Se, no painel de abertura do ano passado, a cientista social Kasley Killam subiu ao palco do SXSW para apresentar ao público o conceito de saúde social, nesta quinta-feira, 12, ela voltou cheia de novidades e dizendo para uma plateia recheada de brasileiros que o tema está finalmente “saindo das margens e atingindo o mainstream”.

Mas antes, uma breve recapitulação: saúde social é sobre conexão. Se a saúde física diz respeito ao corpo e a mental, aos nossos processos psicológicos, a saúde social trata das nossas relações e os fatores estruturais que as afetam.

E não, não se trata simplesmente de ter muitos amigos. A pesquisadora insiste que o fator mais importante é a qualidade das relações, não a quantidade.

Pensar nisso importa porque estudos estimam que a solidão e a falta de interação regular contribuem para cerca de 871 mil mortes prematuras por ano no mundo.

Nos Estados Unidos, cerca de 16% da população afirma se sentir isolada ou solitária na maior parte do tempo. No paralelo, buscas no Google por “como fazer amigos” atingiram níveis recordes.

Não à toa, relatórios de tendências apontam que a próxima fase da economia do bem-estar pode estar justamente em experiências e serviços voltados à conexão humana.

Na sessão, ela apontou quatro áreas principais para fortalecer a saúde social: escolas, trabalho, tecnologia e iniciativas locais. Para ela, habilidades de conexão deveriam ser ensinadas desde cedo, da mesma forma que atividades físicas.

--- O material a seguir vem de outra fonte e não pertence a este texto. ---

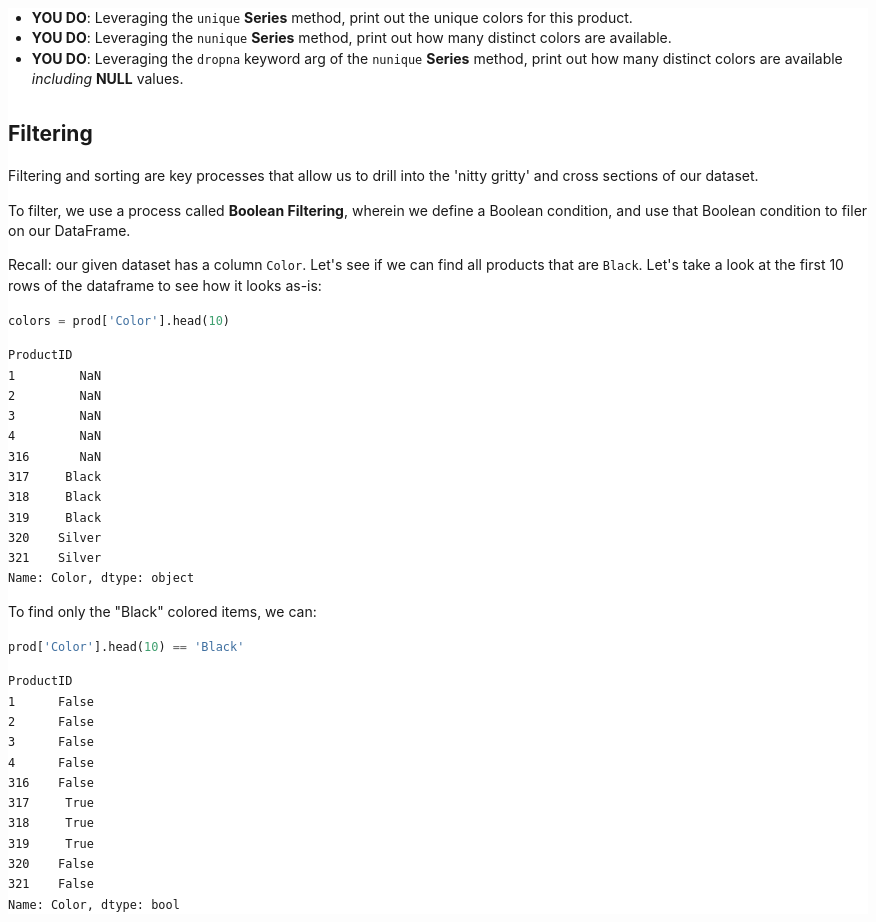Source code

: * **YOU DO**: Leveraging the `unique` **Series** method, print out the unique colors for this product.
* **YOU DO**: Leveraging the `nunique` **Series** method, print out how many distinct colors are available.
* **YOU DO**: Leveraging the `dropna` keyword arg of the `nunique` **Series** method, print out how many distinct colors are available *including* **NULL** values.

## Filtering

Filtering and sorting are key processes that allow us to drill into the 'nitty gritty' and cross sections of our dataset.

To filter, we use a process called **Boolean Filtering**, wherein we define a Boolean condition, and use that Boolean condition to filer on our DataFrame.

Recall: our given dataset has a column `Color`. Let's see if we can find all products that are `Black`. Let's take a look at the first 10 rows of the dataframe to see how it looks as-is:

```python
colors = prod['Color'].head(10)
```
```text
ProductID
1         NaN
2         NaN
3         NaN
4         NaN
316       NaN
317     Black
318     Black
319     Black
320    Silver
321    Silver
Name: Color, dtype: object
```

To find only the "Black" colored items, we can:

```python
prod['Color'].head(10) == 'Black'
```
```text
ProductID
1      False
2      False
3      False
4      False
316    False
317     True
318     True
319     True
320    False
321    False
Name: Color, dtype: bool
```
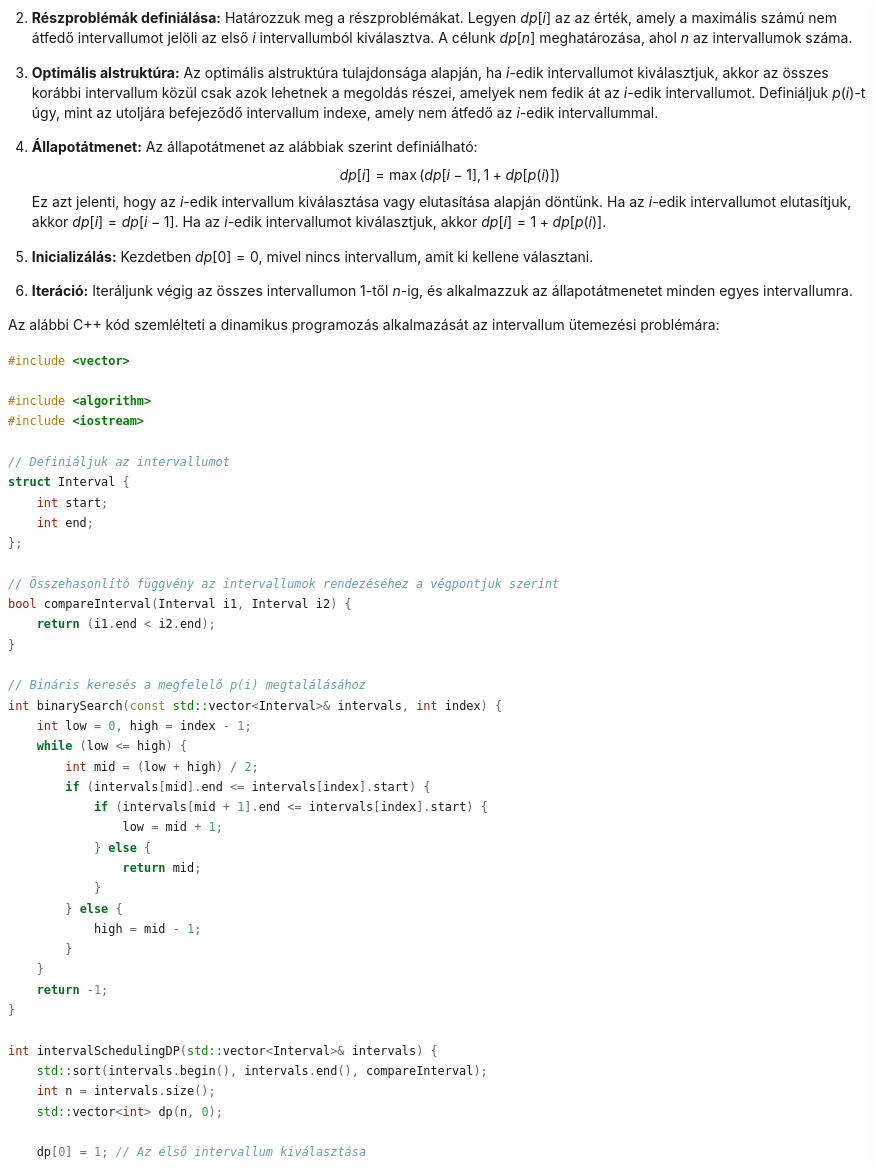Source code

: 2. **Részproblémák definiálása:** Határozzuk meg a részproblémákat. Legyen $dp[i]$ az az érték, amely a maximális számú nem átfedő intervallumot jelöli az első $i$ intervallumból kiválasztva. A célunk $dp[n]$ meghatározása, ahol $n$ az intervallumok száma.

3. **Optimális alstruktúra:** Az optimális alstruktúra tulajdonsága alapján, ha $i$-edik intervallumot kiválasztjuk, akkor az összes korábbi intervallum közül csak azok lehetnek a megoldás részei, amelyek nem fedik át az $i$-edik intervallumot. Definiáljuk $p(i)$-t úgy, mint az utoljára befejeződő intervallum indexe, amely nem átfedő az $i$-edik intervallummal.

4. **Állapotátmenet:** Az állapotátmenet az alábbiak szerint definiálható:
   $$
   dp[i] = \max(dp[i-1], 1 + dp[p(i)])
   $$
   Ez azt jelenti, hogy az $i$-edik intervallum kiválasztása vagy elutasítása alapján döntünk. Ha az $i$-edik intervallumot elutasítjuk, akkor $dp[i] = dp[i-1]$. Ha az $i$-edik intervallumot kiválasztjuk, akkor $dp[i] = 1 + dp[p(i)]$.

5. **Inicializálás:** Kezdetben $dp[0] = 0$, mivel nincs intervallum, amit ki kellene választani.

6. **Iteráció:** Iteráljunk végig az összes intervallumon 1-től $n$-ig, és alkalmazzuk az állapotátmenetet minden egyes intervallumra.

Az alábbi C++ kód szemlélteti a dinamikus programozás alkalmazását az intervallum ütemezési problémára:

```cpp
#include <vector>

#include <algorithm>
#include <iostream>

// Definiáljuk az intervallumot
struct Interval {
    int start;
    int end;
};

// Összehasonlító függvény az intervallumok rendezéséhez a végpontjuk szerint
bool compareInterval(Interval i1, Interval i2) {
    return (i1.end < i2.end);
}

// Bináris keresés a megfelelő p(i) megtalálásához
int binarySearch(const std::vector<Interval>& intervals, int index) {
    int low = 0, high = index - 1;
    while (low <= high) {
        int mid = (low + high) / 2;
        if (intervals[mid].end <= intervals[index].start) {
            if (intervals[mid + 1].end <= intervals[index].start) {
                low = mid + 1;
            } else {
                return mid;
            }
        } else {
            high = mid - 1;
        }
    }
    return -1;
}

int intervalSchedulingDP(std::vector<Interval>& intervals) {
    std::sort(intervals.begin(), intervals.end(), compareInterval);
    int n = intervals.size();
    std::vector<int> dp(n, 0);
    
    dp[0] = 1; // Az első intervallum kiválasztása
```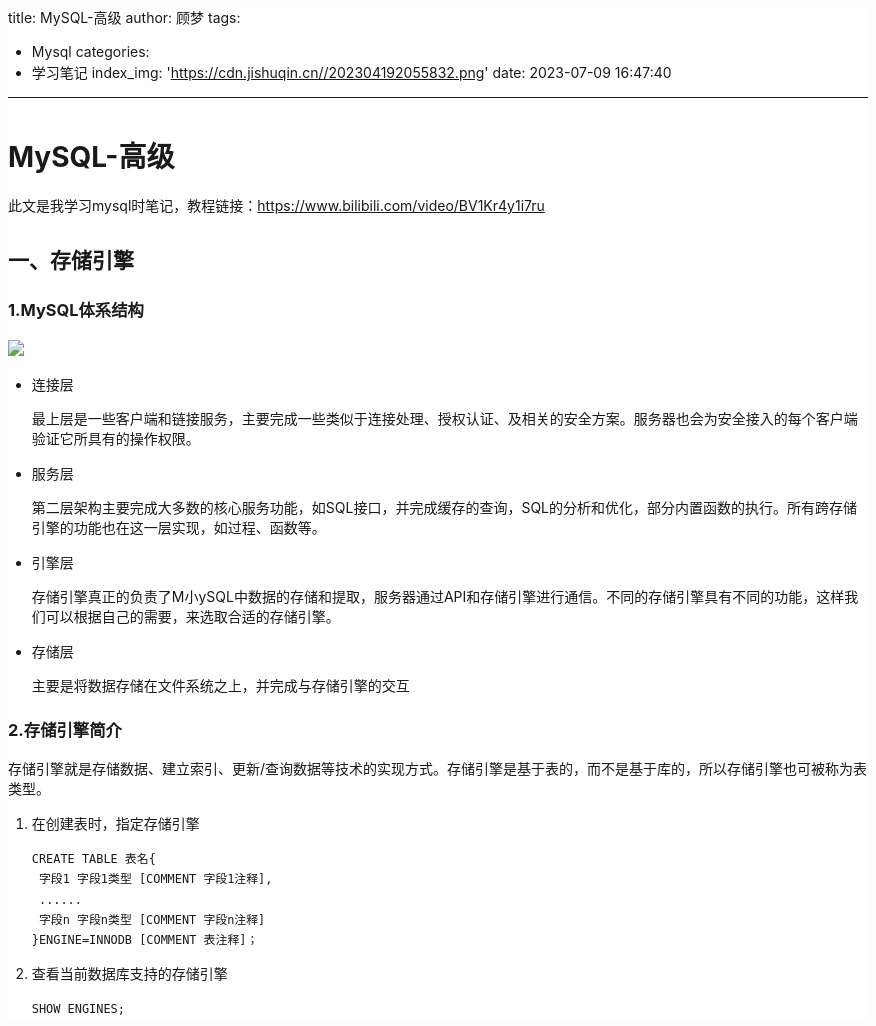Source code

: title: MySQL-高级
author: 顾梦
tags:
  - Mysql
categories:
  - 学习笔记
index_img: 'https://cdn.jishuqin.cn//202304192055832.png'
date: 2023-07-09 16:47:40
---
# MySQL-高级

<p class="note note-success">
  此文是我学习mysql时笔记，教程链接：<a href="https://www.bilibili.com/video/BV1Kr4y1i7ru" target="_blank">https://www.bilibili.com/video/BV1Kr4y1i7ru</a>
</p>

## 一、存储引擎

### 1.MySQL体系结构

 ![](https://cdn.jishuqin.cn//MySQL-%E9%AB%98%E7%BA%A7/image-20230630192648123.png)

- 连接层

  最上层是一些客户端和链接服务，主要完成一些类似于连接处理、授权认证、及相关的安全方案。服务器也会为安全接入的每个客户端验证它所具有的操作权限。

- 服务层

  第二层架构主要完成大多数的核心服务功能，如SQL接口，并完成缓存的查询，SQL的分析和优化，部分内置函数的执行。所有跨存储引擎的功能也在这一层实现，如过程、函数等。

- 引擎层

  存储引擎真正的负责了M小ySQL中数据的存储和提取，服务器通过API和存储引擎进行通信。不同的存储引擎具有不同的功能，这样我们可以根据自己的需要，来选取合适的存储引擎。

- 存储层

  主要是将数据存储在文件系统之上，并完成与存储引擎的交互

### 2.存储引擎简介

存储引擎就是存储数据、建立索引、更新/查询数据等技术的实现方式。存储引擎是基于表的，而不是基于库的，所以存储引擎也可被称为表类型。

1. 在创建表时，指定存储引擎

   ```mysql
   CREATE TABLE 表名{
   	字段1 字段1类型 [COMMENT 字段1注释],
   	......
   	字段n 字段n类型 [COMMENT 字段n注释]
   }ENGINE=INNODB [COMMENT 表注释]；
   ```

2. 查看当前数据库支持的存储引擎

   ```mysql
   SHOW ENGINES;
   ```
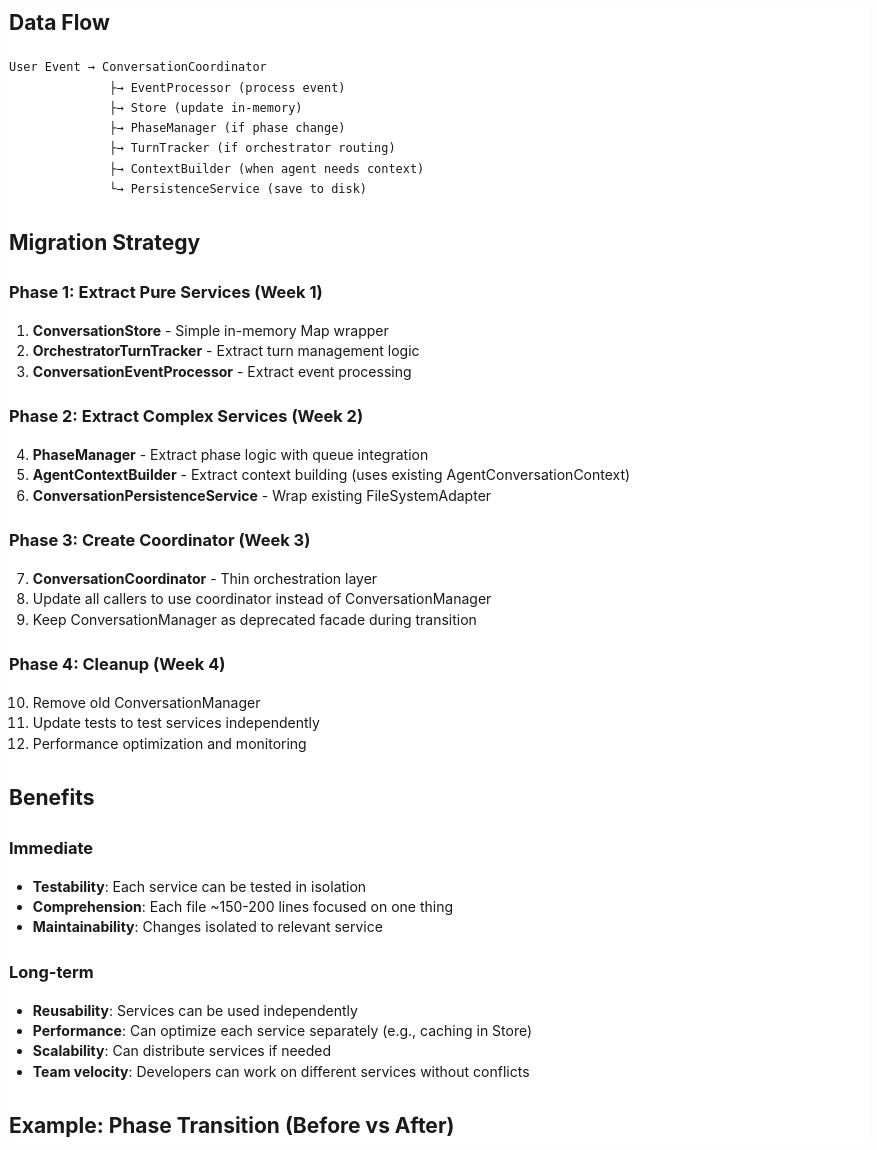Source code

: ## Data Flow

```
User Event → ConversationCoordinator
              ├→ EventProcessor (process event)
              ├→ Store (update in-memory)
              ├→ PhaseManager (if phase change)
              ├→ TurnTracker (if orchestrator routing)
              ├→ ContextBuilder (when agent needs context)
              └→ PersistenceService (save to disk)
```

## Migration Strategy

### Phase 1: Extract Pure Services (Week 1)
1. **ConversationStore** - Simple in-memory Map wrapper
2. **OrchestratorTurnTracker** - Extract turn management logic
3. **ConversationEventProcessor** - Extract event processing

### Phase 2: Extract Complex Services (Week 2)
4. **PhaseManager** - Extract phase logic with queue integration
5. **AgentContextBuilder** - Extract context building (uses existing AgentConversationContext)
6. **ConversationPersistenceService** - Wrap existing FileSystemAdapter

### Phase 3: Create Coordinator (Week 3)
7. **ConversationCoordinator** - Thin orchestration layer
8. Update all callers to use coordinator instead of ConversationManager
9. Keep ConversationManager as deprecated facade during transition

### Phase 4: Cleanup (Week 4)
10. Remove old ConversationManager
11. Update tests to test services independently
12. Performance optimization and monitoring

## Benefits

### Immediate
- **Testability**: Each service can be tested in isolation
- **Comprehension**: Each file ~150-200 lines focused on one thing
- **Maintainability**: Changes isolated to relevant service

### Long-term
- **Reusability**: Services can be used independently
- **Performance**: Can optimize each service separately (e.g., caching in Store)
- **Scalability**: Can distribute services if needed
- **Team velocity**: Developers can work on different services without conflicts

## Example: Phase Transition (Before vs After)
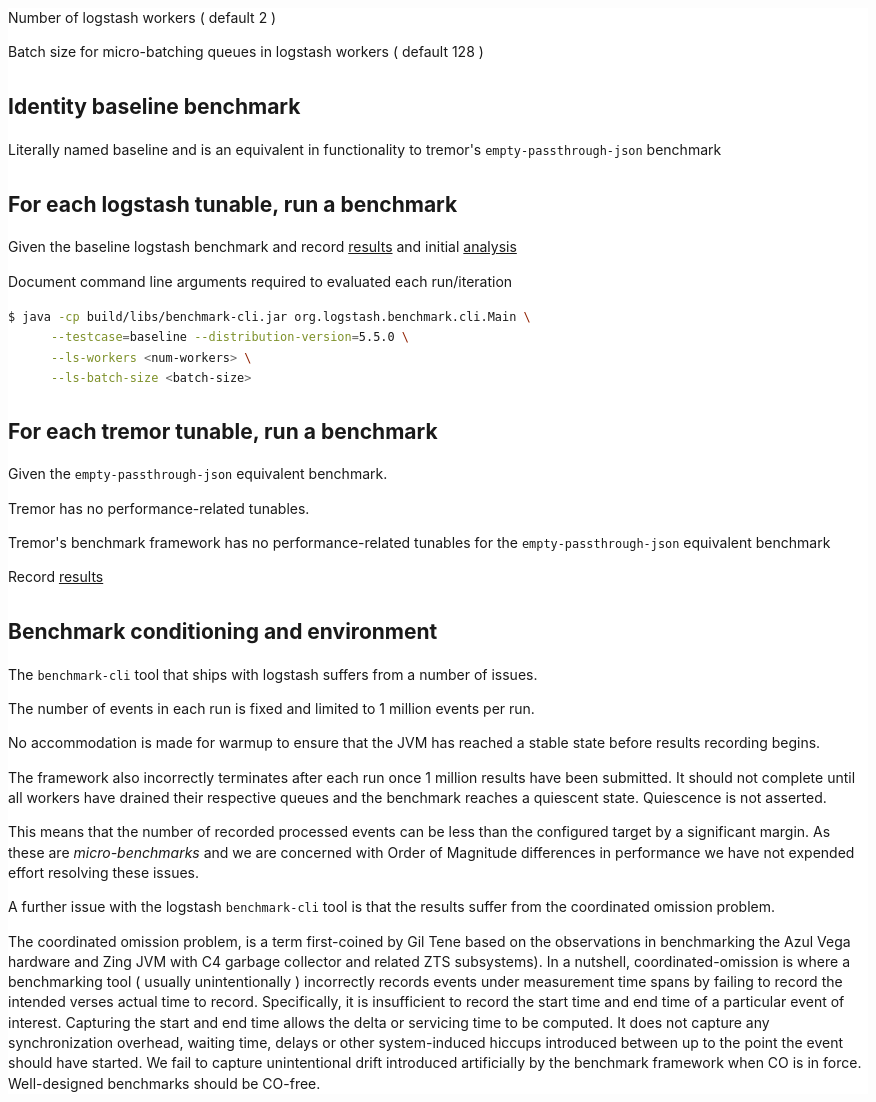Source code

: Number of logstash workers ( default 2 )

Batch size for micro-batching queues in logstash workers ( default 128 )

## Identity baseline benchmark

Literally named baseline and is an equivalent in functionality to tremor's `empty-passthrough-json` benchmark

## For each logstash tunable, run a benchmark

Given the baseline logstash benchmark and record [results](./logstash-baseline-log.txt) and initial [analysis](./logstash-baseline-log-analysis.csv)

Document command line arguments required to evaluated each run/iteration

```bash
$ java -cp build/libs/benchmark-cli.jar org.logstash.benchmark.cli.Main \
      --testcase=baseline --distribution-version=5.5.0 \
      --ls-workers <num-workers> \
      --ls-batch-size <batch-size>
```

## For each tremor tunable, run a benchmark

Given the `empty-passthrough-json` equivalent benchmark.

Tremor has no performance-related tunables.

Tremor's benchmark framework has no performance-related tunables for the `empty-passthrough-json` equivalent benchmark

Record [results](./tremor-baseline-log.txt)

## Benchmark conditioning and environment

The `benchmark-cli` tool that ships with logstash suffers from a number of issues.

The number of events in each run is fixed and limited to 1 million events per run.

No accommodation is made for warmup to ensure that the JVM has reached a stable state before results recording begins.

The framework also incorrectly terminates after each run once 1 million results have been submitted. It should not complete until all workers have drained their respective queues and the benchmark reaches a quiescent state. Quiescence is not asserted.

This means that the number of recorded processed events can be less than the configured target by a significant margin. As these are _micro-benchmarks_ and we are concerned with Order of Magnitude differences in performance we have not expended effort resolving these issues.

A further issue with the logstash `benchmark-cli` tool is that the results suffer from the coordinated omission problem.

The coordinated omission problem, is a term first-coined by Gil Tene based on the observations in benchmarking the Azul Vega hardware and Zing JVM with C4 garbage collector and related ZTS subsystems). In a nutshell, coordinated-omission is where a benchmarking tool ( usually unintentionally ) incorrectly records events under measurement time spans by failing to record the intended verses actual time to record. Specifically, it is insufficient to record the start time and end time of a particular event of interest. Capturing the start and end time allows the delta or servicing time to be computed. It does not capture any synchronization overhead, waiting time, delays or other system-induced hiccups introduced between up to the point the event should have started. We fail to capture unintentional drift introduced artificially by the benchmark framework when CO is in force. Well-designed benchmarks should be CO-free.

No ambiente de trabalho, pesquisas mostram que funcionários que se sentem conectados aos colegas são até sete vezes mais empenhados.

Já a tecnologia aparece como um campo ambíguo. “Se ela ajuda a fortalecer relações humanas, isso é positivo. Mas se começa a substituí-las, temos um problema”, diz Kasley sobre utilizar chatbots como companhia.

Por fim, foi destacada a importância de grupos de bairro, clubes e organizações comunitárias que, embora menos visíveis do que soluções tecnológicas, podem ser algumas das estratégias mais eficazes para reconstruir conexões presenciais.